__Problem set__
1/ From the text on zero-energy buildings, list every active system named in the EspaiZero renovation.
2/ Return, word for word, the stretch of the text on zero-energy buildings from "The new Wattia" through "the renewable systems.".

__Exercise text__
^^^^^^^^^^^^^^^^

Within the framework of the Intelligent Energy Agency and their programmes “Solar Heating and Cooling” and “Energy in Buildings and Communities” a joint Task 40/Annex 52 has been working on “Net Zero Energy Solar Buildings”.
Boutique Hotel Stadthalle Vienna: a zero-energy balance hotel
© Boutiquehotel Stadthalle Wien
The Boutique Hotel Stadthalle in Vienna has invested in sustainable resources and saving energy. It has taken advantage of an innovative European programme that is helping hotels, which are responsible for 20 percent of the CO2 emitted by the tourist industry, to reduce their carbon footprint and to boost their competitiveness. Hotel Stadthalle is the first urban hotel in the world to have zero energy balance, meaning that they produce as much energy as they use. To achieve this they have invested 700,000 € in systems like water volume reduction, rainwater collection, recycling drinking water, LED lighting, solar thermal panels, photovoltaics, micro wind turbines and ground source heat pumps. The measures resulted in the hotel having only 2 percent energy costs compared to the total operation costs, whereas normally a 3-star hotel has a benchmark of 6 - 7 percent energy costs.
EspaiZero. A semi-retrofit of an existing building; the first Net Zero-Energy experience in Spain
EspaiZero aerial view (© Wattia Inova)
The new Wattia Headquarters and EspaiZero laboratory has achieved 100% zero-energy balance in the retrofit of the ground floor of an existing building. The renovation included passive systems like insulation (continuous layer of at least 8 cm of highly insulating material), triple-glazed windows and a solar chimney as well as active systems like geothermal heat pumps used for heating and cooling, solar thermal collectors, photovoltaics, LEDs and building automation and control. At present, EspaiZero’s real energy consumption is very close to zero. Since the inauguration of the building in April 2013, the monthly energy bill has been less than 2 kWh/mth.; this means less than 1 €/mth. energy costs. The total costs amounted to 1,350 €/m² with 270,000 € refurbishment costs and 80,000 € costs for the installation of the renewable systems.
Plus energy level
From zero energy to plus energy is a small step. In the end the balance of energy used and energy generated has to be positive, meaning that more energy is generated than used. Since the real energy use of a building often differs at least slightly from the calculated energy use, the projects include slightly oversized energy generation systems that can compensate for a bit higher energy uses. The over-dimensioning can make the project a success if the monitoring phase shows somewhat different results than the energy performance calculation or simulation. In reality, this makes most of the zero energy buildings plus energy buildings. To hit the mark in the monitored reality with exactly the necessary size of the energy generation system, would be very risky. On the other hand the over-dimensioning of systems leads to higher costs. As with zero energy, the plus energy status can be achieved under different boundary conditions.

^^^^^^^^^^^^^^^^

__Raw data__
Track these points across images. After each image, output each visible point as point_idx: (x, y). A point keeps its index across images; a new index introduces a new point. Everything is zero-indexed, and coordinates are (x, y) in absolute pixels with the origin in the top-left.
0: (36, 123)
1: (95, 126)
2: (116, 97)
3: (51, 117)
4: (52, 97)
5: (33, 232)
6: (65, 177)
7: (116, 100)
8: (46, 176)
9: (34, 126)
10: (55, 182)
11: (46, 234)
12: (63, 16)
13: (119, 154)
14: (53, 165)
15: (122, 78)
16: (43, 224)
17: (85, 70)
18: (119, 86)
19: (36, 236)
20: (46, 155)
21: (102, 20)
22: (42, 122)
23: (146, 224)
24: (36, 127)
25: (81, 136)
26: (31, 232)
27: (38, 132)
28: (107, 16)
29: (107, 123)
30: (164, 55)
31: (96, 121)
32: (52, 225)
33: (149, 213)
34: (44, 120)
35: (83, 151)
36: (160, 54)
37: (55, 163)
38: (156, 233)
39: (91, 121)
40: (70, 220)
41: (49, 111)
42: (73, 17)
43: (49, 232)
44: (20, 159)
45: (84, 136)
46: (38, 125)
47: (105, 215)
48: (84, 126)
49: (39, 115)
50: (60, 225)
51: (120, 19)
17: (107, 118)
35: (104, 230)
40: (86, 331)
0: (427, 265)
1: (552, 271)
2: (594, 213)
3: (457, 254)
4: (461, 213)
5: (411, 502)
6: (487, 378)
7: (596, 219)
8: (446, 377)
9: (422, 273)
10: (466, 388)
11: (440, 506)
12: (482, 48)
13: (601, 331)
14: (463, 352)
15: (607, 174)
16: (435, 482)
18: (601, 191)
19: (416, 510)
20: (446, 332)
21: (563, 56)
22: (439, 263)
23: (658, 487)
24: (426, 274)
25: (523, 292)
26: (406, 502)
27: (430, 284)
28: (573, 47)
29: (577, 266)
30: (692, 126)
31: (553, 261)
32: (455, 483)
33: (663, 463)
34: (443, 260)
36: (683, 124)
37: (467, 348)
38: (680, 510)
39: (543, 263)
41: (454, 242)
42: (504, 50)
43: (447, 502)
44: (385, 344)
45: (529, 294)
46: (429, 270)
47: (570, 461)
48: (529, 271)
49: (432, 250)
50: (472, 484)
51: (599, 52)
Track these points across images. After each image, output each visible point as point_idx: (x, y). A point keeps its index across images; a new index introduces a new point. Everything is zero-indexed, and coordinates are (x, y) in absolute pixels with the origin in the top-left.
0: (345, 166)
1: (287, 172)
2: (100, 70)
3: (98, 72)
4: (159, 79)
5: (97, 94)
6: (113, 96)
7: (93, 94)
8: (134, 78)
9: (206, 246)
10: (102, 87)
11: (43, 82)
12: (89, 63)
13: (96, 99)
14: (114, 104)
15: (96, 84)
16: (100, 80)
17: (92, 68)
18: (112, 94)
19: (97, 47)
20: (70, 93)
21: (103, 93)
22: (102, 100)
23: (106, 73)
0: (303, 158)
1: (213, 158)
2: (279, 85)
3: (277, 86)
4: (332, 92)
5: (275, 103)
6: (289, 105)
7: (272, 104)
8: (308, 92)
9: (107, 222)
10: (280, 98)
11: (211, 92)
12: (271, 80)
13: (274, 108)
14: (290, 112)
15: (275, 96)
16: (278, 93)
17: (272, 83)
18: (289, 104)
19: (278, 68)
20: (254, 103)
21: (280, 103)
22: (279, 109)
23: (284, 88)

^^^^^^^^^^^^^^^^

__Responses for each task__
1/
- geothermal heat pumps used for heating and cooling
- solar thermal collectors
- photovoltaics
- LEDs
- building automation and control

2/
The new Wattia Headquarters and EspaiZero laboratory has achieved 100% zero-energy balance in the retrofit of the ground floor of an existing building. The renovation included passive systems like insulation (continuous layer of at least 8 cm of highly insulating material), triple-glazed windows and a solar chimney as well as active systems like geothermal heat pumps used for heating and cooling, solar thermal collectors, photovoltaics, LEDs and building automation and control. At present, EspaiZero’s real energy consumption is very close to zero. Since the inauguration of the building in April 2013, the monthly energy bill has been less than 2 kWh/mth.; this means less than 1 €/mth. energy costs. The total costs amounted to 1,350 €/m² with 270,000 € refurbishment costs and 80,000 € costs for the installation of the renewable systems.